In November 2021, AWS introduced the pull-through cache feature for Amazon Elastic Container Registry (Amazon ECR), which can help us with the following problems:
- caching public and private images using an authentication token in your private ECR registry
- speedup pulling from private ECR to your local services (ECS, EKS, Lambdas, etc.)
- lifecycle policy to keep only the required number of the latest tags
- security scanning of images during pull
- a single place to update your token in case of rotation or expiration (e.g. Gitlab do not allow you to create tokens with an expiration date longer than one year). Just imagine you need to go through all your credentials in all K8s clusters one per year to update tokens.

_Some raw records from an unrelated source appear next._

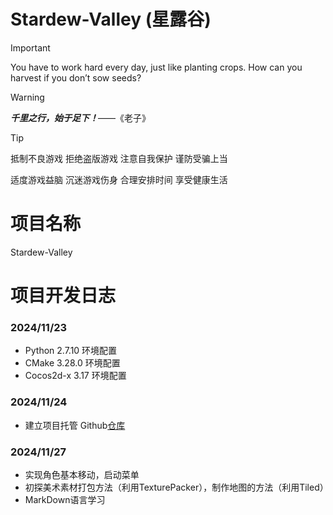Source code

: # Stardew-Valley (星露谷)

> [!IMPORTANT]
>
> You have to work hard every day, just like planting crops. How can you harvest if you don’t sow seeds? 

> [!WARNING]
>
> ***千里之行，始于足下！***——《老子》


> [!TIP]
>
> 抵制不良游戏 拒绝盗版游戏 注意自我保护 谨防受骗上当
>
> 适度游戏益脑 沉迷游戏伤身 合理安排时间 享受健康生活

# 项目名称

Stardew-Valley

# 项目开发日志

### 2024/11/23

- Python 2.7.10 环境配置
- CMake 3.28.0 环境配置
- Cocos2d-x 3.17 环境配置

### 2024/11/24

- 建立项目托管 Github[仓库](https://github.com/Jackey0903/Stardew-Valley/)

### 2024/11/27

- 实现角色基本移动，启动菜单
- 初探美术素材打包方法（利用TexturePacker），制作地图的方法（利用Tiled）
- MarkDown语言学习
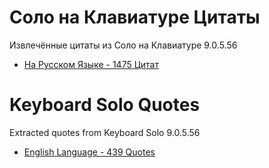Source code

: # Соло на Клавиатуре Цитаты
Извлечённые цитаты из Соло на Клавиатуре 9.0.5.56
- [На Русском Языке - 1475 Цитат](Russian.md)

# Keyboard Solo Quotes
Extracted quotes from Keyboard Solo 9.0.5.56
- [English Language - 439 Quotes](English.md)
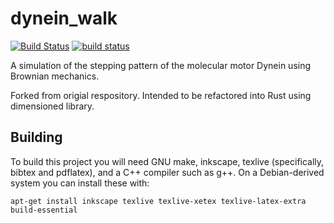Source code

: # dynein_walk

[![Build Status](https://semaphoreci.com/api/v1/droundy/dynein_walk/branches/master/shields_badge.svg)](https://semaphoreci.com/droundy/dynein_walk)
[![build status](https://gitlab.com/daveroundy/dynein_walk/badges/master/build.svg)](https://gitlab.com/daveroundy/dynein_walk/commits/master)

A simulation of the stepping pattern of the molecular motor Dynein using Brownian mechanics.


Forked from origial respository. Intended to be refactored into Rust using dimensioned library.

## Building

To build this project you will need GNU make, inkscape, texlive
(specifically, bibtex and pdflatex), and a C++ compiler such as g++.
On a Debian-derived system  you can install these with:

    apt-get install inkscape texlive texlive-xetex texlive-latex-extra build-essential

So, let’s dive into the implementation of this feature. To make it work, you need to create:
- a pull-through cache rule, where you define the prefix you want to use in your registry and the destination registry where you forward all requests
- secrets manager credentials you want to use to authenticate to the destination registry
- a pull-through cache repository template if you want to have a lifecycle policy, security scans
and some other features, which are optional at this stage.
As you can see, you are not creating the repository itself. It will be created automatically during the first pull-through cache request using default settings or a template if you have assigned one.
If I created a rule with the prefix dockerhub
in the us-east-1
region and say to forward my pull requests to the registry-1.docker.io
, I can use the following command:
# direct pull from Docker Hub
docker pull timberio/vector:0.45.0-alpine
# pull through ECR
docker pull 123456789012.dkr.ecr.us-east-1.amazonaws.com/dockerhub/timberio/vector:0.45.0-alpine
As you can see, I only added my repository and dockerhub
as prefix, and then the original image to pull. It’s what you need to update in manifests later to pull images through ECR, which is pretty straightforward.
Automation
Sounds easy, but why not make it using Terraform (with a Terragrunt wrapper)? I created a simple Terraform module which helps you create multiple pull-through rules from the basic YAML file with the following structure:
dockerhub:
registry: registry-1.docker.io
username: user
accessToken: token
gitlab:
registry: registry.gitlab.com
username: user
accessToken: token
and module will create two rules with prefixes: dockerhub
and gitlab
, secrets manager credentials with username
and accessToken
, and basic lifecycle policy to keep only 3 latest images in cache (makes sense to extend the YAML with per-registry settings but I have no time for it now).
Because I’m using Terragrunt I can encrypt this file with Sops and commit to the repository safely, so my terragrunt.hcl
is looking like that:
terraform {
source = "${get_parent_terragrunt_dir()}modules/ecr-pullthrough"
}
include "root" {
path = find_in_parent_folders("root.hcl")
expose = true
}
locals {
registries = yamldecode(sops_decrypt_file("${get_terragrunt_dir()}/secrets.enc.yaml"))
}
inputs = {
registries = local.registries
tags = merge(include.root.locals.default_tags)
}
You can find my module on Github https://github.com/opsworks-co/ecr-pull-through
If you are using https://github.com/terraform-aws-modules/terraform-aws-eks module to create your cluster and using in-built role it is creating for the worker nodes, don’t forget to extend it with a new policy to allow
ecr:BatchImportUpstreamImage
because by default it attaches managed policyarn:aws:iam::aws:policy/AmazonEC2ContainerRegistryPullOnly
which doesn’t allow pull-through cache.
Looking for your comments, suggestions and improvements!